International Symposium on Transportation Recorders
May 3 - 5, 1999 Arlington, Virginia

The Next Generation FOQA Programs

by
Captain Mads H. Brandt
Director, Flight Operational Quality Assurance Programs
AlliedSignal, Electronics & Avionics System
Redmond, State of Washington
April, 1999

The Next Generation FOQA Programs

KEYWORDS

Aviation
Use of in-flight recorded data for Flight Operational Quality Assurance
Flight Guidance
Cockpit Workload

INTRODUCTION

The reason why the aircraft accident rate has stayed fairly flat since the mid-70' has caused many to speculate as to why. First of all, - is it at an acceptable level? or is "Zero Accidents" an attainable goal to strive for. We must always as an industry strive for "Zero Accidents".

The increase in traffic density over the next ten to fifteen years is bound to have an effect, not only on the rate, but the number of accidents. The numbers we are looking at are unacceptable.

What has kept the accident rate flat since the mid-70' is better flight training programs with the introduction of LOFT and Cockpit Resource Management programs. Introduction of GPWS and TCAS. The value that these programs have added to further reduce accidents has been exhausted as indicated by the persistent flat accident rate.

One of the yet un-exploited tools is Flight Operational Quality Assurance or FOQA.

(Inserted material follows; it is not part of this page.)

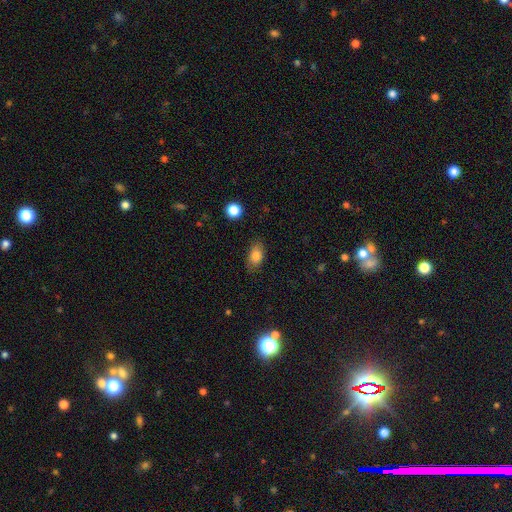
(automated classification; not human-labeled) smooth_or_featured: smooth (p=0.83) [alt: star or artifact p=0.09]
how_rounded: in between (p=0.85) [alt: round p=0.11]
merging: none (p=0.79) [alt: minor disturbance p=0.15]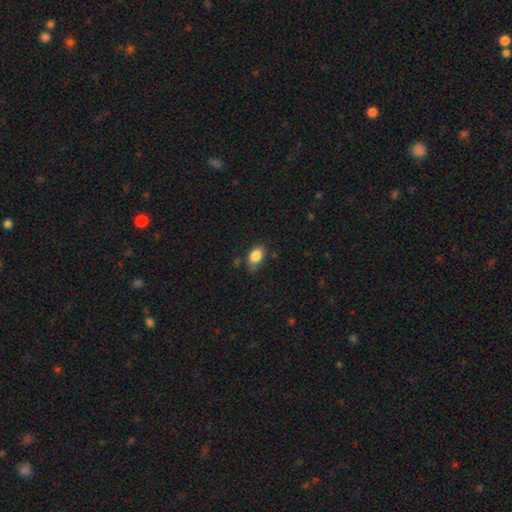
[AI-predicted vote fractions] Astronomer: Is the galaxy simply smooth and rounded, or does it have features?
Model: smooth — 85%.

The goal of FOQA programs is to provide airline managers with information that will enable them to better understand risks to flight operation and how to manage risk.

HISTORY

Airlines in Europe (SAS, KLM, Swissair, BA and others) has done Flight Analysis since the

Mid 1970'. The first programs included reading data off the metal foil recorders, raw data from the early Flight Data Recorders containing from 5 to 30 parameters. The first QAR (Quick Access Recorders) which was really called a DAR (Digital Airborne Recorder) containing 200-300 parameters.

Why did the Europeans embark on, in those days, cumbersome data extraction? Foil recorder reading engraving through a microscope and process DAR tapes on mainframe computers only to get a limited benefit. The answer is very simple. They needed information.

INFORMATION

As always the driver is an accident. In the mid 70' there was no CNN to show the horrors of an accident. The ones who suffered were the families of the victims. The airline and the manufactures of airframe and engines had their own problems. The airlines realized that they needed an insight in the day-to-day operation. Terms like quality emerged. They need to "see it before you see it on CNN".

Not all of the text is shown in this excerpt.